**Kutipan Sumber**:
=-=-=
Kelembagaan atau organisasi itu ibarat sebuah rumah yang  bisa melindungi dari hujan dan panas, enak dilihat dan nyaman ketika dimasuki. Disamping itu, rumah itu harus dilengkapi rangkaian pengamanan sehingga sulit ditembus oleh orang-orang yang tidak bertanggungjawab.

Oleh karena itu, mengingat koperasi adalah organisasi yang selalu mengedepankan kolektivitas (kebersamaan), maka ada beberapa hal  yang perlu menjadi prioritas dalam membangun kapasitas kelembagaan/organisasi koperasi, antara lain :
1.       Pernyamaan persepsi.  Kepada segenap unsur organisasi perlu difahamkan bahwa koperasi adalah kumpulan orang dan bukan kumpulan modal.  Saat ini, mayoritas pegiat koperasi masih memandang koperasi sebagai kumpulan modal. Akibatnya, koperasi tergiring dalam wilayah pertumbuhan SHU dan dalam pencapaiannya sering melupakan nilai-nilai perjuangan koperasi dan cenderung mengeksploitasi anggotanya. Ironisnya, SHU yang diharapkan sering  tak mewujud sehingga yang ada hanyalah  kekecewaan ber-ulang.
2.       Memahami “apa, mengapa dan bagaimana” seharusnya berkoperasi.  Pemahaman ini selanjutnya akan membentuk tindakan yang berpihak pada pertumbuhan organisasi yang kemudian berimplikasi pada pertumbuhan usaha koperasi.
3.       Mengembangkan Partisipasi. Bergabung ke dalam koperasi berarti secara sadar mengambil tanggungjawab untuk ikut membesarkan organisasi dan usaha. Untuk itu, segenap unsur organisasi hendaknya mengembangkan partisipasinya, baik dalam tahapan “perumusan tujuan” maupun dalam proses “pencapaian tujuan”. Dengan demikian, apapun capaian dari sebuah koperasi, difahami dan dimaknai sebagai  hasil karya bersama (kolektif).
4.       Menjadi “agen efektif”. Anggota adalah subyek dan obyek pembangunan koperasi itu sendiri. Oleh karena itu, kualitas dan kuantitas kesadaran menjadi kunci pertumbuhan dan perkembangan kapasitas organisasi/kelembagaan koperasi. Semua unsur organisasi harus menjadi agen penyampai nilai-nilai kebaikan koperasi kepada anggota lainnya sebagaimana juga anggota menjadi agen penyampai ragam masukan dan gagasan dari anggota kepada segenap perwakilan anggota (pengurus dan pengawas).
=-=-=
**Soal Latihan**:
**A)** Alihkan kalimat "Anggota adalah subyek dan obyek pembangunan koperasi itu sendiri." dari kutipan tentang koperasi ke dalam bahasa Inggris.
**B)** Tuliskan ulang dengan tepat bagian kutipan tentang koperasi di antara "3.       Mengembangkan Partisipasi." dan "karya bersama (kolektif).", termasuk kedua batas itu.
Jadikan kutipan di atas sebagai satu-satunya acuan.

**Bahan yang Disediakan**:
=-=-=
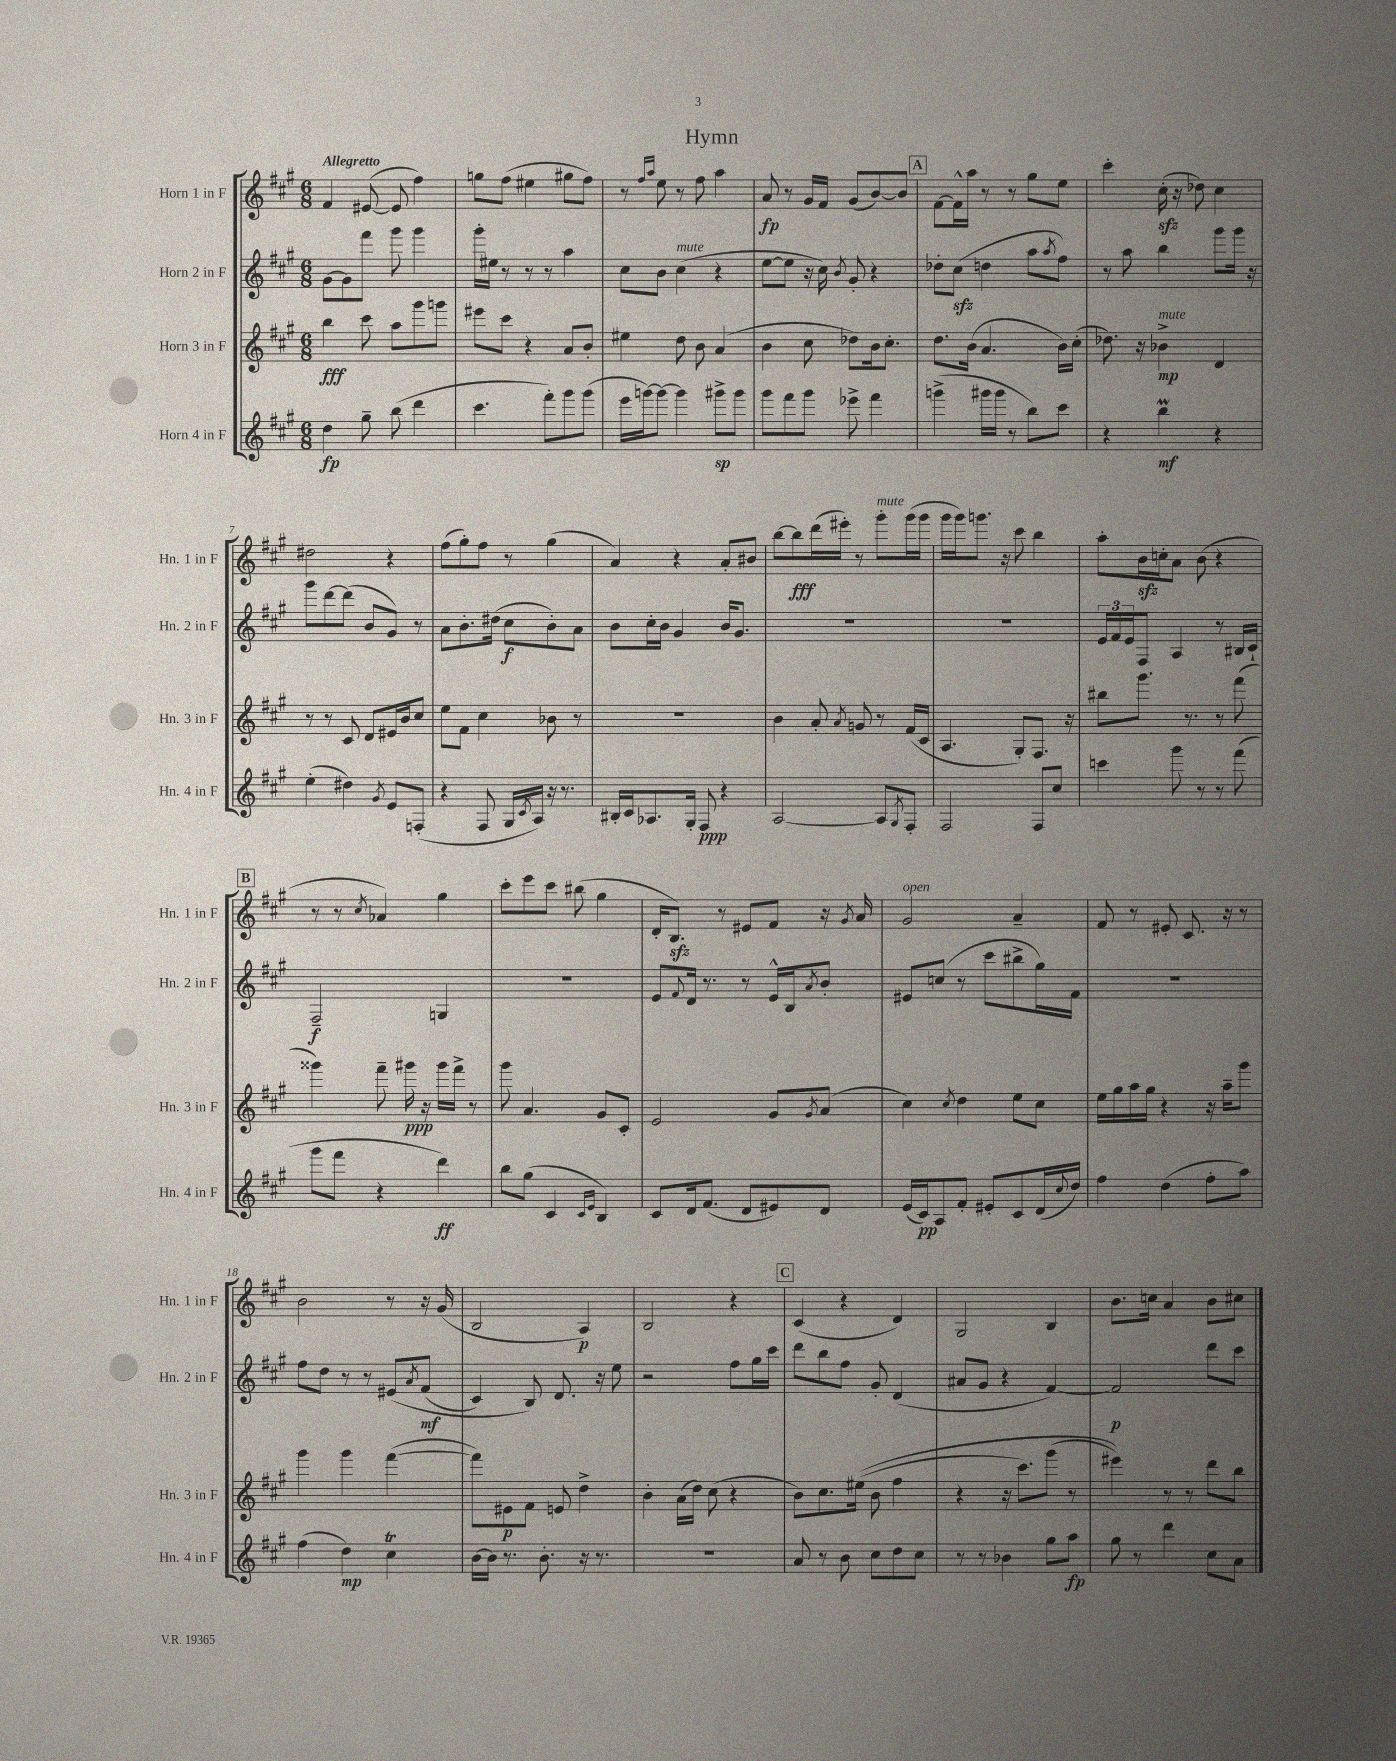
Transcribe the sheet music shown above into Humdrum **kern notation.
=-=-=
**Hasil Pengerjaan**:
**A)** Members are both the subject and the object of the development of the cooperative itself.

**B)**
3.       Mengembangkan Partisipasi. Bergabung ke dalam koperasi berarti secara sadar mengambil tanggungjawab untuk ikut membesarkan organisasi dan usaha. Untuk itu, segenap unsur organisasi hendaknya mengembangkan partisipasinya, baik dalam tahapan “perumusan tujuan” maupun dalam proses “pencapaian tujuan”. Dengan demikian, apapun capaian dari sebuah koperasi, difahami dan dimaknai sebagai  hasil karya bersama (kolektif).